# Please HELP identify Momentum model?



## Riverotters (Aug 4, 2016)

Another pic


----------



## Riverotters (Aug 4, 2016)

Side view


----------



## UriahJones (Aug 10, 2015)

Hi, Welcome and glad to hear you are interested in learning to paddle. 

What you have there is called an inflatable kayak. I have no idea about the specifics of the model that you have, as it clearly predates my entry to the sport  

There is a lot you probably need to know before you actually take your family out on the water. For your saftey and theirs its best to be informed. There are the basics. Make sure that everyone in the family is equipped with an appropriate life jacket. For slow moving water the Coast Guard Approved Class III lifejackets available at many retailers are just fine. Make sure you know how to properly wear them. 

Please be sure to carefully research any stretch of water you intend to paddle. Unless you are 100% sure (preferably have already been there) about what you are getting into, you have no business taking your kids. The most common and tragic accidents happen when well meaning parents take their kids on fun 'rafting' day trips without understanding the consequences of what they are getting into. 

As always, when you are out of doors, plan for changes in weather and that goes double with kids. Things can go wrong, your boat can sink, storms could happen... have a plan for how you handle those situations at a minimum. 

Okay, now that I have preached a little... to answer your specific questions. (BTW, there is tons more to know before you actually get on the water with this thing, but the above is just a sample). 

No, you don't need a frame. That boat is designed for one to two adults to sit in it and paddle it down the river. You will want to have at least one of two inflatable kayak paddles. A simple Google search of this term will give you plenty of cheap options ($25 or so). The paddles separate in the middle so that each person can paddle with a double bladed or single bladed paddle. Typically this boat is designed for about 400-500lbs, so if you are taking your family with you be sure to keep that in mind. 

Keep asking lots of questions from anyone you know who has paddling experience, and good luck! Be safe, and have fun!


----------



## ski_it (Aug 27, 2015)

That is an inflatable canoe (not a kayak, but can be paddled that way).

That black nozzle is to empty water so it is a type of self baling model,
but different than most models available in the US. It is similar
to an inflatable canoe by "RobFinn", which I have never seen in the US.
They are made in Czech Rep (do a web search). I have seen the
same self bailing mechanism in the RobFinn boats. Maybe it was
imported and sold under "momentum". Put some seat across the
top and attach. Also look at SOAR boats and you will see how the seating 
is done.


----------



## shappattack (Jul 17, 2008)

UriahJones said:


> Hi, Welcome and glad to hear you are interested in learning to paddle.
> 
> What you have there is called an inflatable kayak.

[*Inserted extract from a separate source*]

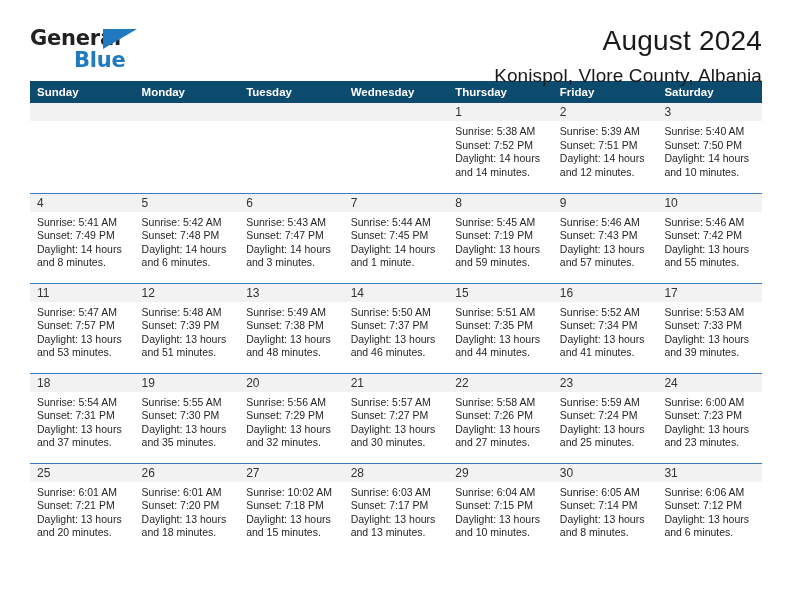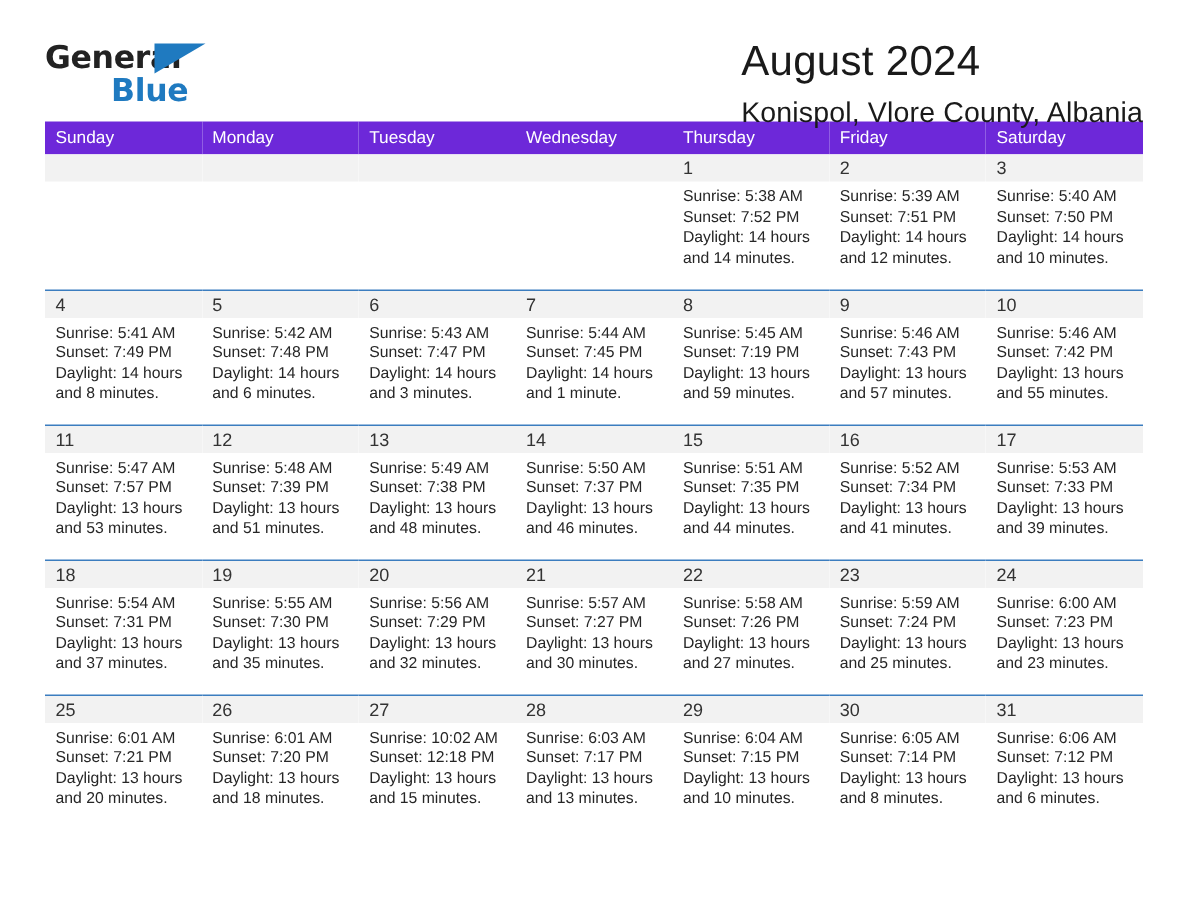"August 2024" .titleblock { text-align: left -> right }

 Actually that is not what it is. It is a poor copy of a Grabner style inflatable canoe. It is meant to have seat boards strapped across the top of the tubes like a canoe seats. You can either sit on those or kneel and use the seat as a butt brace. 

Of course you could paddle it like a kayak and sit down with a kayak paddle, but that boats was designed to be an inflatable canoe. Due to the large width, sitting with a canoe paddle would be an inferior way to paddle it I have seen 1 other momentum inflatable canoe like that in person a long time ago, and I don't know what the model was called.


----------



## shappattack (Jul 17, 2008)

What I meant to type and now cannot edit, is sitting in it and paddling with a kayak paddle would be inferior. It would be better to put on seat boards or kneel and paddle with a canoe paddle


----------



## Riverotters (Aug 4, 2016)

Shappattack, Thank you very much for the info... Your response is greatly appreciated! Although I'm new to river rafting, I have owned boats and kayaks my whole life. You are absolutely correct with needing to familiarize yourself and take the appropriate precautions prior to getting on the water. This "inflatable kayak" absolutely dwarfs my tandem Ocean Kayak. That being said I would love to make some simple seats and use her. Also, what is the strip W/holes going down the center of the floor meant for? Does this serve a particular purpose or is it just for "rigging"? Thank you again


----------



## Riverotters (Aug 4, 2016)

Ski_it, thanks for the reply. I'll do a search as suggested. Canoe seems more appropriate than kayak. It's a monster!


----------



## shappattack (Jul 17, 2008)

not sure what the grommet strip down the middle is for, possibly for strapping in something that functions as a canoe saddle to straddle and sit on instead of being on our knees.


----------



## Gremlin (Jun 24, 2010)

My friend showed up with an old Sevylor inflatable canoe a couple of weeks ago that looked similar. It had been in storage for a long time before it was given to her but it was well preserved. I had never seen anything like it. Because of the "drain tube", it was instantly dubbed the "penis boat". It handled well the first day but the floor unglued and it had to be packed up for the second day. My friend vows to ride "the penis" again!


----------